Quatre jours. C’est le temps qui sépare ce 13 avril du moment où les 20 titres de l’album « XX » de Fally Ipupa déferleront sur toutes les plateformes mondiales de streaming. Et déjà, les compteurs s’emballent, les réseaux s’enflamment, les fans des cinq continents vérifient fiévreusement si leur précommande est bien validée.
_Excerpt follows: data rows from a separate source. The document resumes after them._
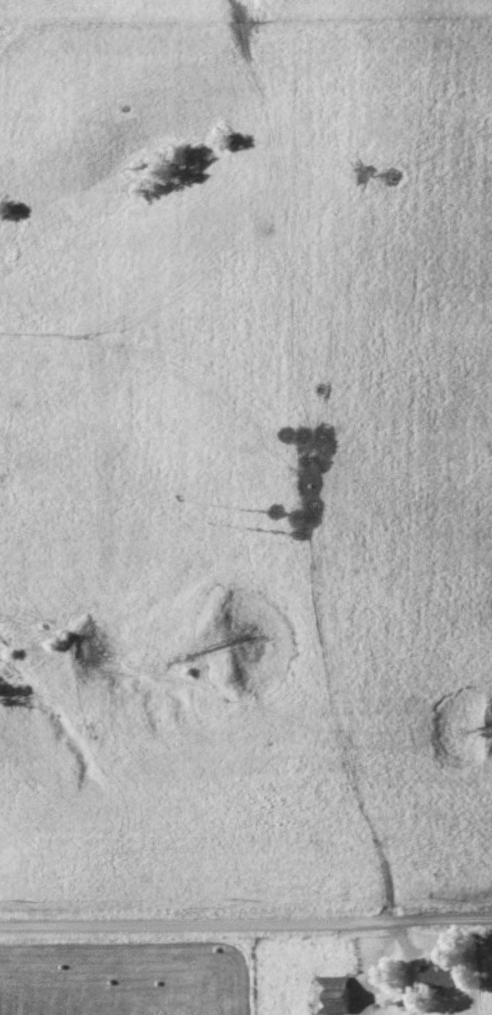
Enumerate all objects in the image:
road: (246, 923)
building: (440, 975)
building: (334, 994)

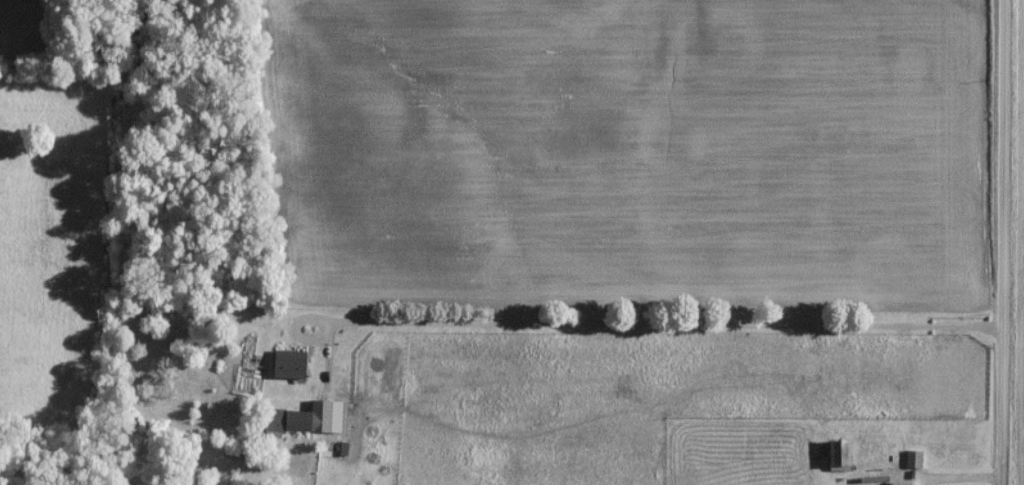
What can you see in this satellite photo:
road: (1004, 242)
road: (663, 326)
building: (289, 370)
building: (286, 427)
building: (907, 465)

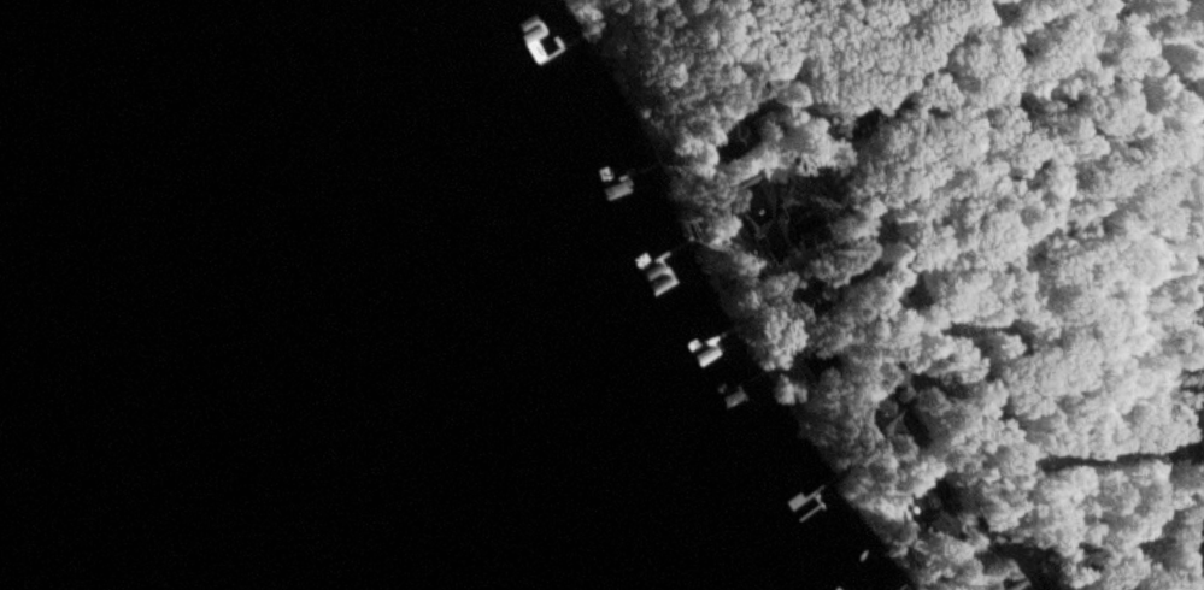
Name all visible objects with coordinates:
building: (730, 139)
building: (755, 200)
road: (931, 306)
road: (1197, 392)
building: (888, 418)
road: (1197, 553)

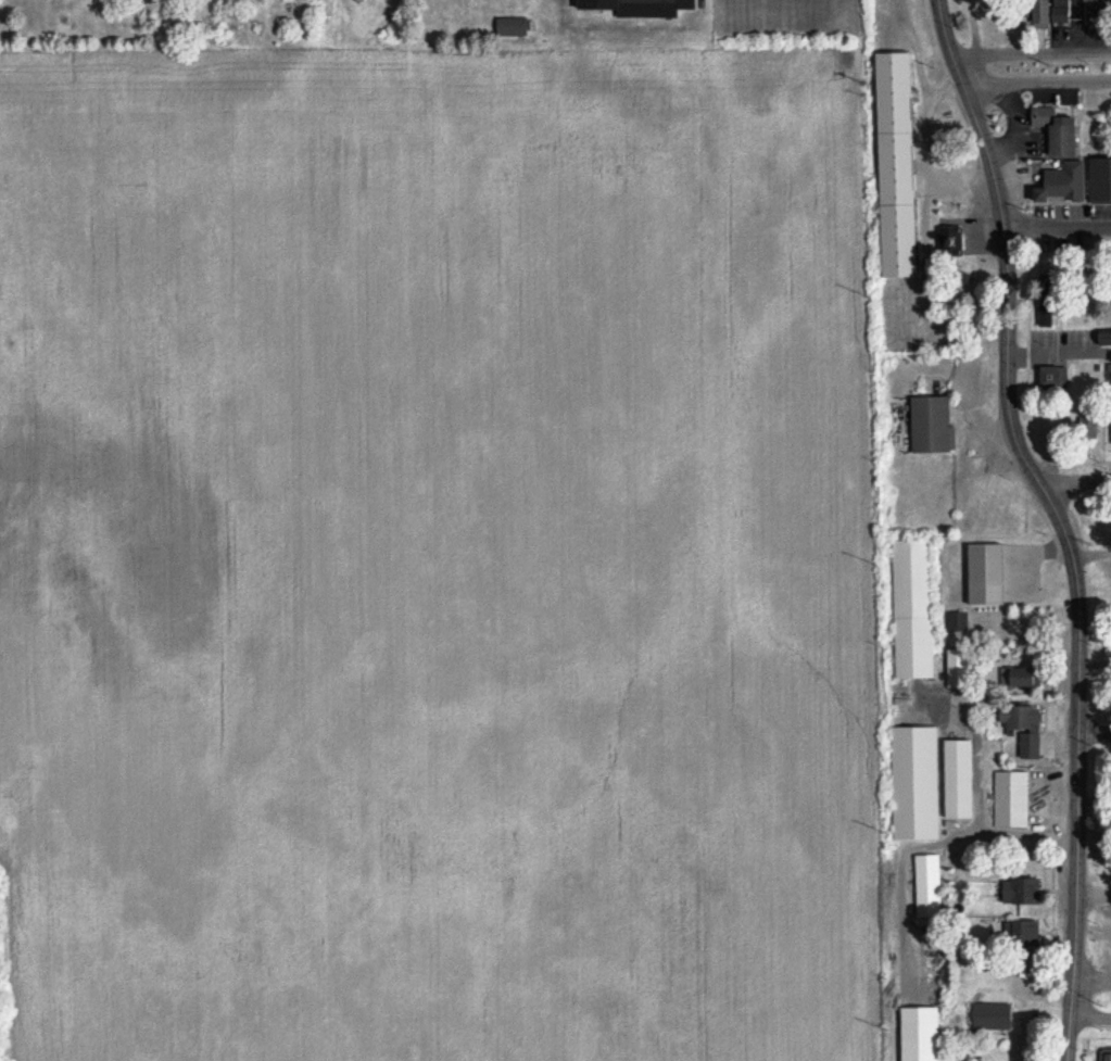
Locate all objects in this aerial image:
building: (310, 0)
building: (1091, 0)
building: (642, 7)
building: (1064, 10)
building: (1047, 13)
building: (512, 26)
road: (1030, 58)
road: (1033, 88)
building: (1060, 129)
building: (899, 163)
building: (1101, 178)
building: (1065, 181)
road: (1054, 230)
building: (949, 240)
building: (1050, 293)
building: (1106, 336)
building: (1054, 377)
building: (934, 423)
road: (1072, 481)
road: (1056, 521)
crop: (432, 557)
building: (990, 573)
building: (913, 608)
building: (957, 620)
building: (960, 667)
building: (1023, 677)
building: (1027, 727)
road: (1093, 739)
building: (961, 778)
building: (917, 782)
building: (1012, 798)
building: (929, 885)
building: (1024, 891)
building: (1024, 933)
road: (1085, 989)
building: (994, 1015)
road: (1085, 1019)
building: (920, 1033)
building: (1097, 1055)

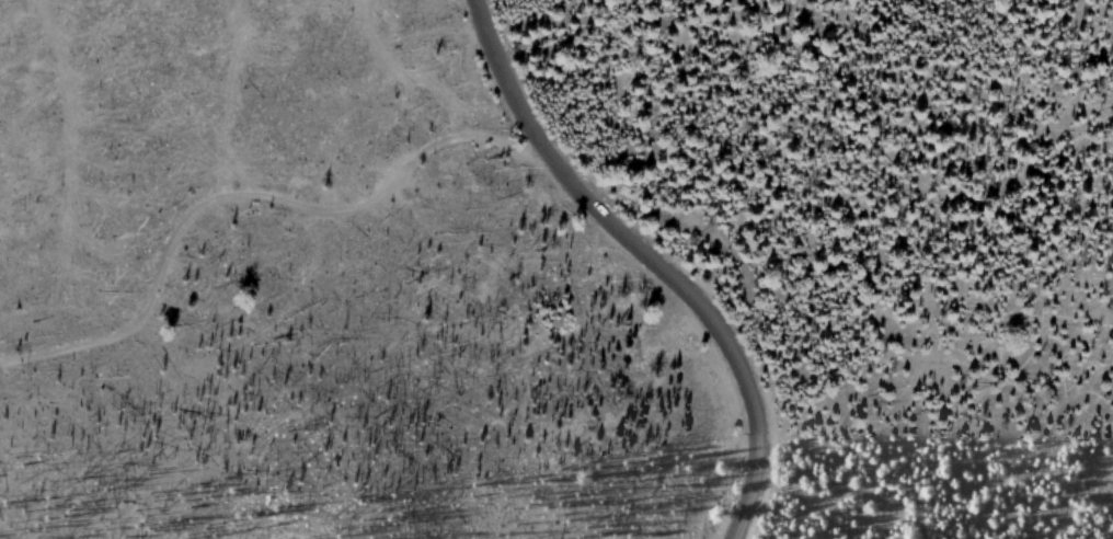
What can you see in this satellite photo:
road: (253, 195)
road: (649, 259)

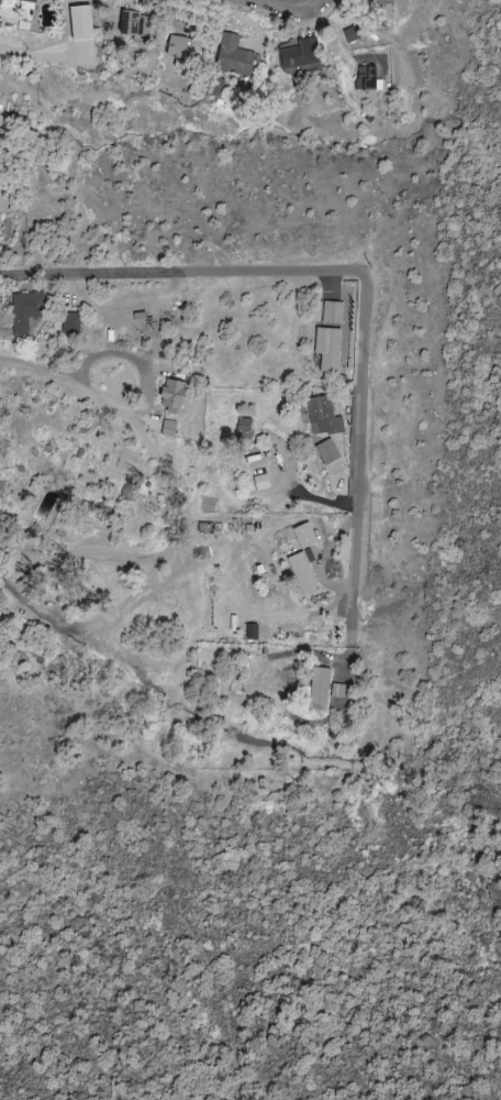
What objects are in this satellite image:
road: (283, 1)
building: (379, 2)
building: (6, 4)
building: (81, 23)
building: (134, 25)
building: (183, 51)
building: (298, 54)
road: (39, 56)
building: (233, 57)
building: (367, 79)
road: (299, 279)
building: (25, 311)
building: (332, 313)
building: (70, 323)
building: (327, 349)
road: (63, 381)
building: (172, 396)
building: (322, 417)
building: (168, 429)
building: (243, 429)
building: (327, 452)
building: (261, 483)
building: (304, 536)
building: (305, 572)
road: (354, 573)
building: (251, 632)
building: (319, 689)
building: (337, 691)

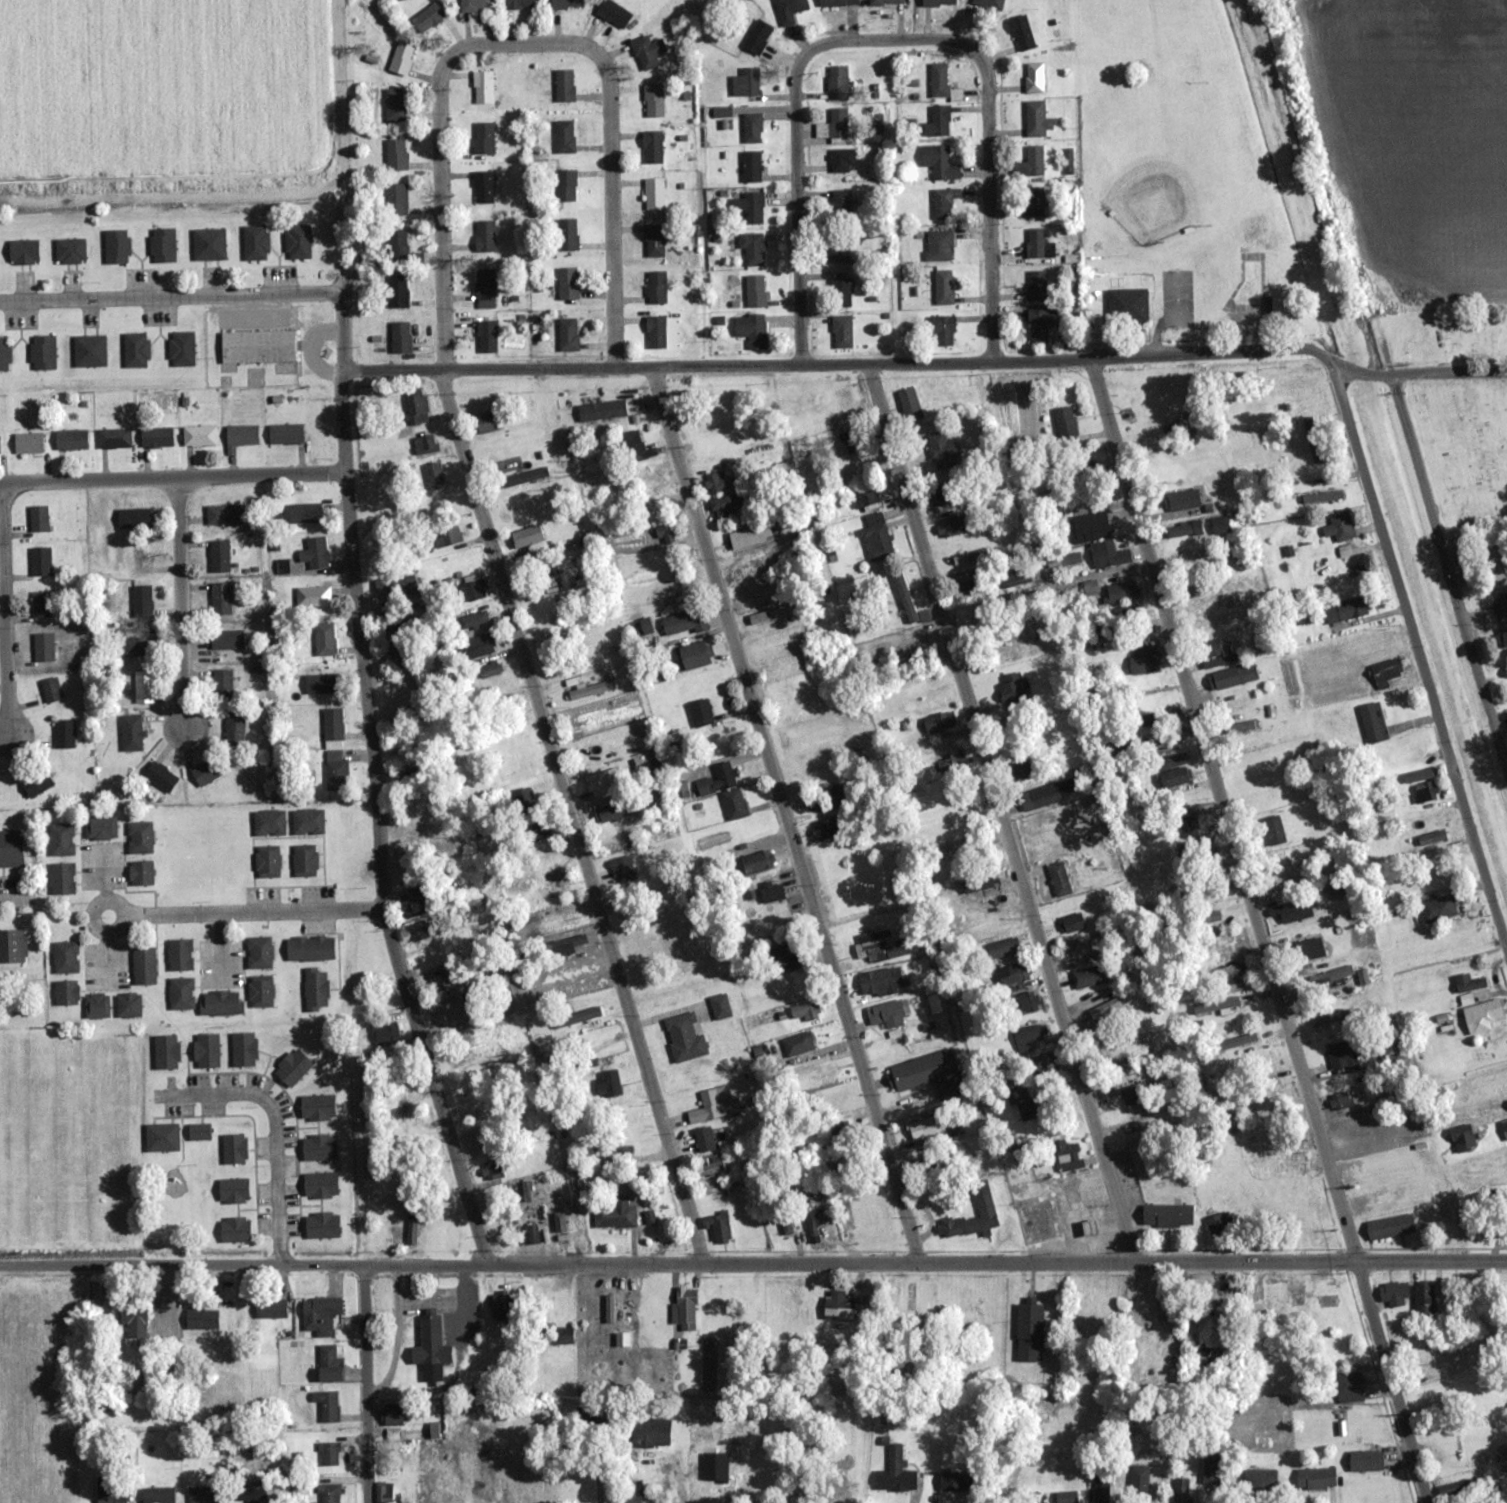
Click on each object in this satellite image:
building: (837, 2)
building: (886, 2)
building: (938, 2)
building: (520, 4)
building: (566, 4)
building: (989, 4)
building: (476, 5)
building: (789, 9)
building: (613, 14)
building: (428, 17)
building: (1022, 33)
building: (757, 37)
building: (647, 51)
building: (402, 58)
building: (1034, 78)
building: (939, 80)
building: (746, 82)
building: (837, 83)
building: (564, 85)
building: (483, 87)
building: (654, 101)
building: (394, 105)
building: (1035, 118)
building: (938, 122)
building: (834, 125)
building: (752, 128)
building: (564, 136)
building: (483, 137)
building: (653, 147)
building: (396, 154)
road: (989, 160)
building: (842, 161)
building: (1034, 161)
building: (939, 163)
road: (797, 164)
road: (440, 166)
building: (751, 167)
road: (611, 178)
building: (566, 185)
building: (483, 187)
building: (654, 194)
building: (395, 200)
building: (1035, 202)
building: (944, 203)
building: (840, 204)
building: (750, 208)
building: (568, 235)
building: (485, 236)
building: (654, 241)
building: (298, 242)
building: (255, 243)
building: (1038, 243)
building: (209, 245)
building: (162, 246)
building: (397, 246)
building: (939, 246)
building: (117, 247)
building: (752, 249)
building: (839, 249)
building: (70, 251)
building: (23, 252)
building: (568, 283)
building: (1037, 284)
building: (944, 287)
building: (656, 288)
building: (485, 289)
building: (398, 291)
building: (755, 291)
building: (842, 293)
road: (171, 297)
building: (1129, 306)
building: (1042, 323)
building: (943, 329)
building: (751, 330)
building: (842, 331)
building: (656, 332)
building: (568, 335)
building: (400, 337)
building: (486, 337)
building: (257, 346)
building: (181, 348)
building: (136, 350)
building: (89, 351)
building: (43, 353)
building: (5, 354)
road: (839, 363)
road: (1450, 371)
building: (843, 402)
building: (910, 404)
building: (417, 406)
building: (602, 410)
building: (703, 417)
building: (486, 422)
building: (1064, 422)
building: (1311, 430)
building: (286, 433)
building: (199, 435)
building: (241, 436)
building: (114, 437)
building: (156, 437)
building: (851, 437)
building: (71, 439)
building: (29, 442)
building: (425, 444)
building: (635, 446)
building: (712, 450)
building: (943, 450)
building: (858, 467)
building: (1076, 467)
building: (434, 474)
building: (525, 476)
road: (173, 478)
building: (717, 481)
building: (939, 494)
building: (1323, 497)
building: (868, 498)
building: (1182, 499)
building: (724, 504)
building: (304, 512)
building: (223, 514)
building: (38, 517)
building: (133, 517)
building: (1220, 524)
building: (950, 526)
building: (1091, 526)
building: (1340, 526)
building: (1185, 528)
building: (665, 533)
building: (447, 535)
building: (750, 535)
building: (527, 536)
building: (877, 539)
building: (314, 553)
building: (1108, 554)
building: (219, 555)
building: (959, 558)
building: (140, 559)
building: (41, 561)
road: (1450, 573)
building: (1015, 576)
building: (902, 580)
building: (395, 583)
building: (965, 586)
building: (472, 588)
building: (1121, 591)
building: (1236, 593)
building: (312, 596)
building: (220, 598)
building: (142, 600)
building: (41, 604)
building: (1501, 604)
building: (1200, 605)
road: (181, 607)
building: (1347, 609)
building: (771, 614)
road: (6, 615)
building: (474, 619)
building: (685, 622)
building: (1502, 637)
building: (324, 638)
building: (226, 639)
building: (479, 645)
building: (43, 646)
building: (138, 647)
building: (1215, 653)
building: (694, 655)
building: (1145, 655)
road: (1420, 659)
building: (490, 669)
building: (1385, 672)
building: (1232, 677)
building: (321, 683)
building: (221, 684)
building: (144, 686)
building: (51, 689)
building: (1011, 689)
building: (591, 690)
building: (393, 700)
building: (701, 712)
building: (1147, 719)
building: (939, 721)
building: (1373, 722)
building: (333, 723)
building: (1239, 727)
building: (234, 728)
building: (131, 732)
building: (64, 733)
building: (949, 762)
building: (1173, 768)
building: (207, 771)
building: (336, 771)
building: (514, 774)
building: (1418, 775)
building: (160, 776)
building: (718, 779)
building: (36, 782)
building: (601, 782)
road: (375, 786)
building: (1425, 792)
building: (1039, 797)
building: (523, 802)
building: (734, 804)
road: (1001, 813)
road: (783, 815)
building: (1190, 816)
road: (571, 817)
building: (307, 822)
building: (269, 823)
building: (101, 827)
building: (540, 829)
building: (825, 829)
building: (1274, 831)
building: (140, 837)
building: (1432, 838)
building: (1201, 846)
building: (11, 849)
building: (61, 860)
building: (305, 861)
building: (758, 861)
building: (267, 862)
building: (623, 869)
building: (141, 873)
building: (1059, 879)
building: (977, 882)
building: (553, 885)
building: (772, 891)
building: (415, 904)
building: (1438, 908)
road: (367, 910)
road: (174, 914)
building: (1294, 916)
building: (1210, 917)
building: (565, 919)
building: (1072, 923)
road: (1260, 931)
building: (420, 932)
building: (12, 946)
building: (565, 946)
building: (1079, 946)
building: (883, 947)
building: (310, 948)
building: (1003, 948)
building: (1309, 950)
building: (259, 953)
building: (180, 955)
building: (786, 956)
building: (65, 957)
building: (143, 965)
building: (1014, 974)
building: (1232, 974)
building: (1332, 975)
building: (1089, 977)
building: (880, 982)
building: (1468, 983)
building: (316, 988)
building: (261, 991)
building: (66, 992)
building: (181, 993)
building: (1027, 1001)
building: (221, 1002)
building: (934, 1003)
building: (97, 1005)
building: (128, 1005)
building: (1111, 1005)
building: (1216, 1005)
building: (805, 1011)
building: (888, 1014)
building: (1482, 1015)
building: (1330, 1018)
building: (387, 1033)
building: (1031, 1034)
building: (685, 1038)
building: (1237, 1041)
building: (798, 1044)
building: (244, 1049)
building: (206, 1050)
building: (166, 1052)
building: (1342, 1054)
building: (1038, 1062)
building: (292, 1067)
building: (822, 1073)
building: (929, 1074)
road: (356, 1088)
building: (1131, 1094)
building: (1501, 1094)
building: (1341, 1101)
building: (714, 1104)
building: (1026, 1104)
building: (317, 1107)
road: (274, 1127)
building: (924, 1128)
building: (1504, 1128)
building: (840, 1131)
building: (199, 1132)
building: (162, 1137)
building: (1463, 1138)
building: (704, 1139)
building: (319, 1147)
building: (234, 1149)
road: (421, 1155)
building: (1066, 1156)
building: (1288, 1157)
building: (713, 1160)
building: (494, 1167)
building: (320, 1185)
building: (233, 1191)
building: (983, 1198)
building: (615, 1215)
building: (1168, 1216)
building: (559, 1221)
building: (500, 1225)
building: (1219, 1225)
building: (322, 1226)
building: (718, 1227)
building: (812, 1227)
building: (1390, 1227)
building: (412, 1229)
building: (1496, 1229)
building: (235, 1230)
building: (531, 1234)
road: (753, 1264)
building: (1394, 1293)
building: (650, 1300)
building: (1424, 1302)
building: (502, 1304)
building: (838, 1306)
building: (270, 1308)
building: (609, 1308)
building: (686, 1308)
building: (320, 1315)
building: (202, 1319)
building: (134, 1320)
building: (1210, 1328)
building: (1029, 1332)
building: (561, 1336)
building: (431, 1349)
building: (330, 1364)
building: (1455, 1380)
road: (365, 1384)
building: (1349, 1387)
building: (327, 1405)
building: (391, 1415)
building: (652, 1432)
building: (328, 1453)
building: (1366, 1460)
building: (1212, 1468)
building: (895, 1473)
building: (1316, 1478)
building: (1260, 1479)
building: (954, 1481)
building: (1138, 1481)
building: (1458, 1487)
building: (834, 1489)
building: (1101, 1489)
building: (110, 1490)
building: (1180, 1490)
building: (250, 1492)
building: (384, 1492)
building: (631, 1492)
building: (329, 1493)
building: (158, 1495)
building: (203, 1495)
building: (1066, 1497)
Le clip « Doucement », dévoilé le 10 avril, a immédiatement captivé les esprits. Dans un décor de Far West saisissant, Fally Ipupa et Joé Dwèt Filé incarnent des cow-boys des temps modernes, portant leur fusion rumba-kompa dans un univers visuel époustouflant. En quarante-huit heures, la vidéo avait franchi le cap des centaines de milliers de vues sur YouTube. Les commentaires déferlaient en lingala, en français, en anglais, en portugais — un reflet parfait de l’universalité que revendique cet opus.
L’album « XX » célèbre vingt années de carrière solo avec une première édition de vingt titres et un casting étourdissant : Angélique Kidjo, Wizkid, DJ Maphorisa, Calema, Lokua Kanza, Keblack, SDM, Guy2Bezbar et Joé Dwèt Filé. Une réédition avec des surprises supplémentaires est également prévue.
Ce que dit cet album au-delà de la musique est fondamental. Pour célébrer deux décennies de carrière, Fally Ipupa prévoit aussi deux concerts au Stade de France les 2 et 3 mai 2026. Pour un artiste africain, s’approprier le stade de Saint-Denis est un symbole culturel de premier ordre. Ce n’est pas seulement une salle de concert. C’est le lieu où la France chante ses victoires, où elle se retrouve. Y amener la rumba congolaise, c’est affirmer que cette musique appartient désormais au patrimoine universel.
La sortie officielle est prévue pour le 17 avril 2026. Avec « Doucement », Fally Ipupa prouve sa capacité à transcender les styles et les frontières, en offrant une expérience musicale à la fois moderne et profondément enracinée dans la culture afro-caribéenne.
Vingt ans de carrière. Vingt ans à réinventer la rumba, à lui souffler un souffle international, à faire danser des gens qui ne savent pas dire « Kinshasa ». Le 17 avril, l’Aigle de Kinshasa prend son envol vers une altitude qu’il n’a jamais atteinte.